## TASK PROMPT
Would you copy each line of the records that includes the word "cooler"?

--- MATERIAL FOR THIS TASK ---

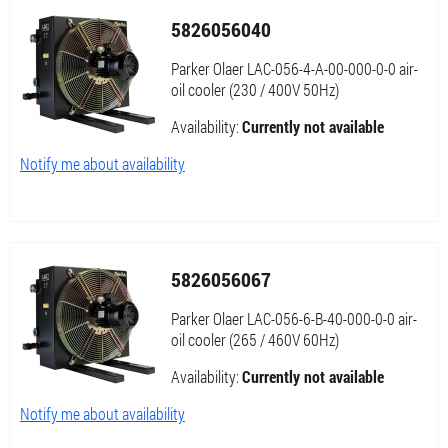
5826056040
Parker Olaer LAC-056-4-A-00-000-0-0 air-
oil cooler (230 / 400V 50Hz)
Availability:
Currently not available
Notify me about availability
5826056067
Parker Olaer LAC-056-6-B-40-000-0-0 air-
oil cooler (265 / 460V 60Hz)
Availability:
Currently not available
Notify me about availability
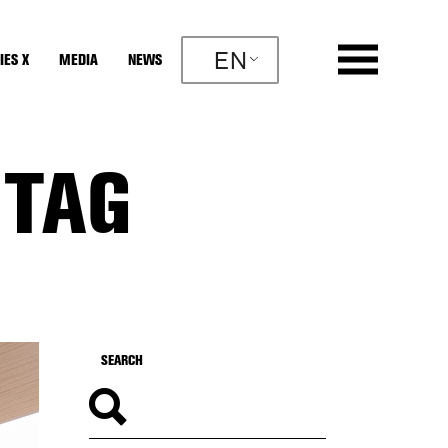
EN
IES X
MEDIA
NEWS
 TAG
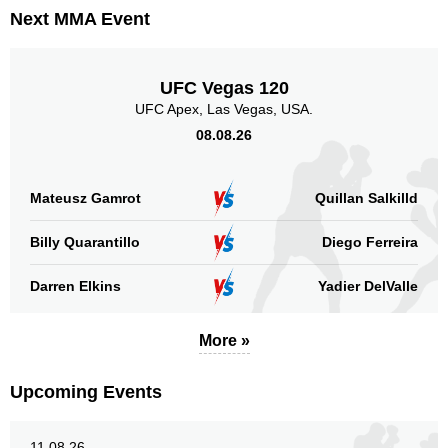
Next MMA Event
UFC Vegas 120
UFC Apex, Las Vegas, USA.
08.08.26
Mateusz Gamrot
Quillan Salkilld
Billy Quarantillo
Diego Ferreira
Darren Elkins
Yadier DelValle
More »
Upcoming Events
11.08.26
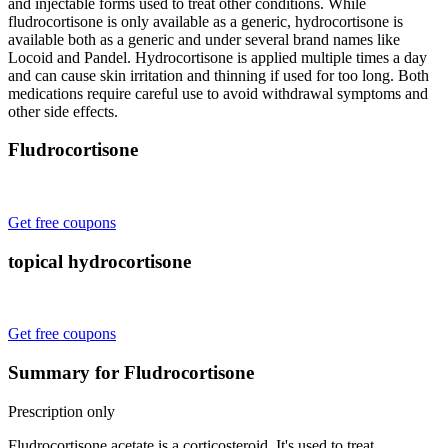
and injectable forms used to treat other conditions. While
fludrocortisone is only available as a generic, hydrocortisone is
available both as a generic and under several brand names like
Locoid and Pandel. Hydrocortisone is applied multiple times a day
and can cause skin irritation and thinning if used for too long. Both
medications require careful use to avoid withdrawal symptoms and
other side effects.
Fludrocortisone
Get free coupons
topical hydrocortisone
Get free coupons
Summary for Fludrocortisone
Prescription only
Fludrocortisone acetate is a corticosteroid. It's used to treat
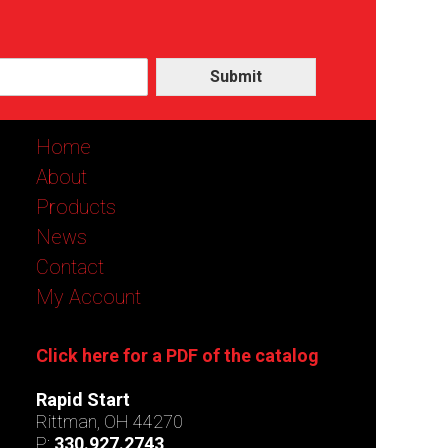
Submit
Home
About
Products
News
Contact
My Account
Click here for a PDF of the catalog
Rapid Start
Rittman, OH 44270
P:
330.927.2743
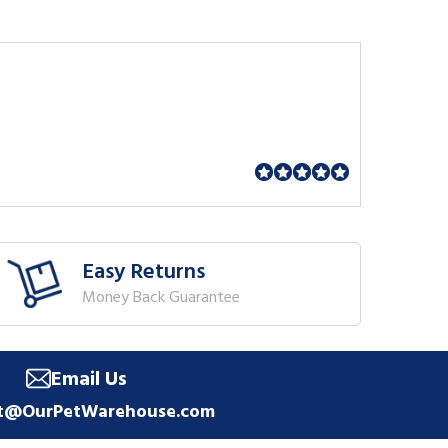
Easy Returns
Money Back Guarantee
Email Us
t@OurPetWarehouse.com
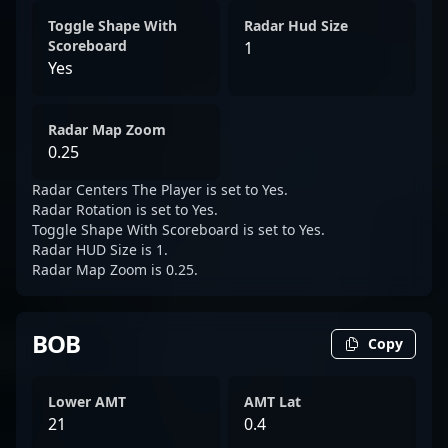
Toggle Shape With
Radar Hud Size
Scoreboard
1
Yes
Radar Map Zoom
0.25
Radar Centers The Player is set to Yes.
Radar Rotation is set to Yes.
Toggle Shape With Scoreboard is set to Yes.
Radar HUD Size is 1.
Radar Map Zoom is 0.25.
BOB
Copy
Lower AMT
AMT Lat
21
0.4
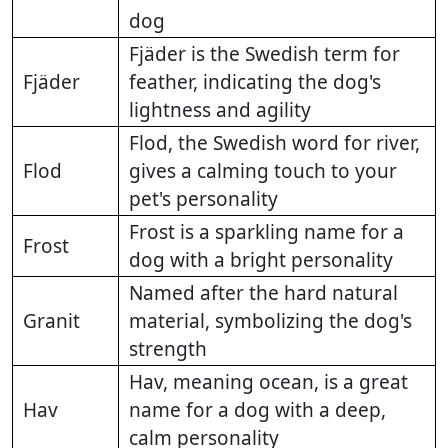
dog
Fjäder is the Swedish term for
Fjäder
feather, indicating the dog's
lightness and agility
Flod, the Swedish word for river,
Flod
gives a calming touch to your
pet's personality
Frost is a sparkling name for a
Frost
dog with a bright personality
Named after the hard natural
Granit
material, symbolizing the dog's
strength
Hav, meaning ocean, is a great
Hav
name for a dog with a deep,
calm personality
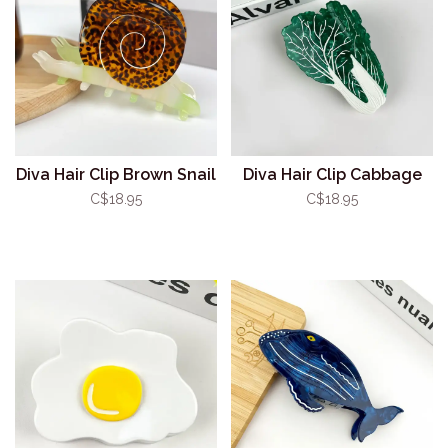
Diva Hair Clip Brown Snail
Diva Hair Clip Cabbage
C$18.95
C$18.95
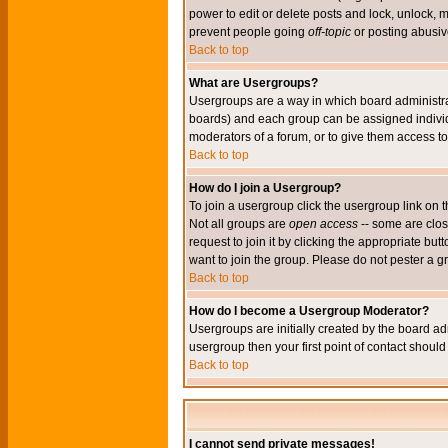
power to edit or delete posts and lock, unlock, 
prevent people going
off-topic
or posting abusive
Back to top
What are Usergroups?
Usergroups are a way in which board administrat
boards) and each group can be assigned individu
moderators of a forum, or to give them access to 
Back to top
How do I join a Usergroup?
To join a usergroup click the usergroup link o
Not all groups are
open access
-- some are clo
request to join it by clicking the appropriate b
want to join the group. Please do not pester a g
Back to top
How do I become a Usergroup Moderator?
Usergroups are initially created by the board ad
usergroup then your first point of contact shoul
Back to top
I cannot send private messages!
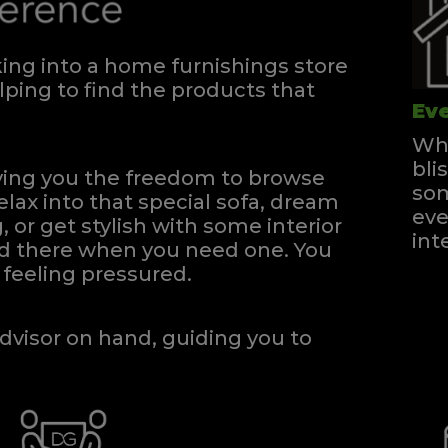
ng into a home furnishings store
ping to find the products that
Eve
Whe
bli
iving you the freedom to browse
som
elax into that special sofa, dream
eve
, or get stylish with some interior
int
and there when you need one.
You
feeling pressured.
dvisor on hand, guiding you to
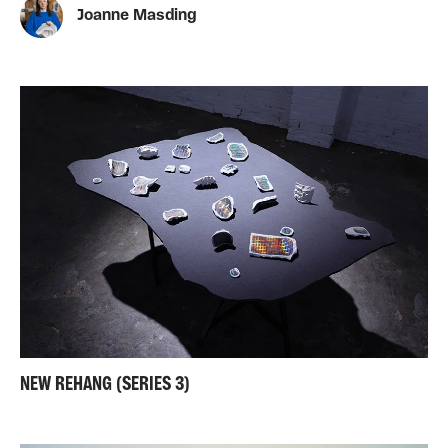
Joanne Masding
NEW REHANG (SERIES 3)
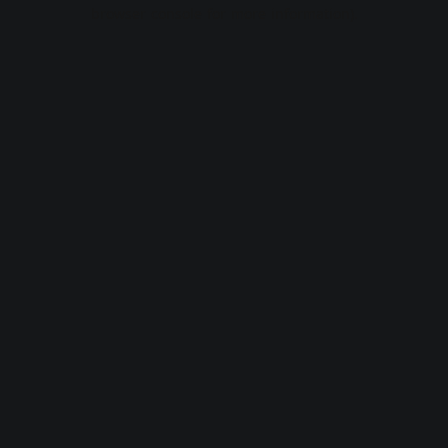
browser console for more information).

---

## REPLY TO THE EXERCISE
oil cooler (230 / 400V 50Hz)
oil cooler (265 / 460V 60Hz)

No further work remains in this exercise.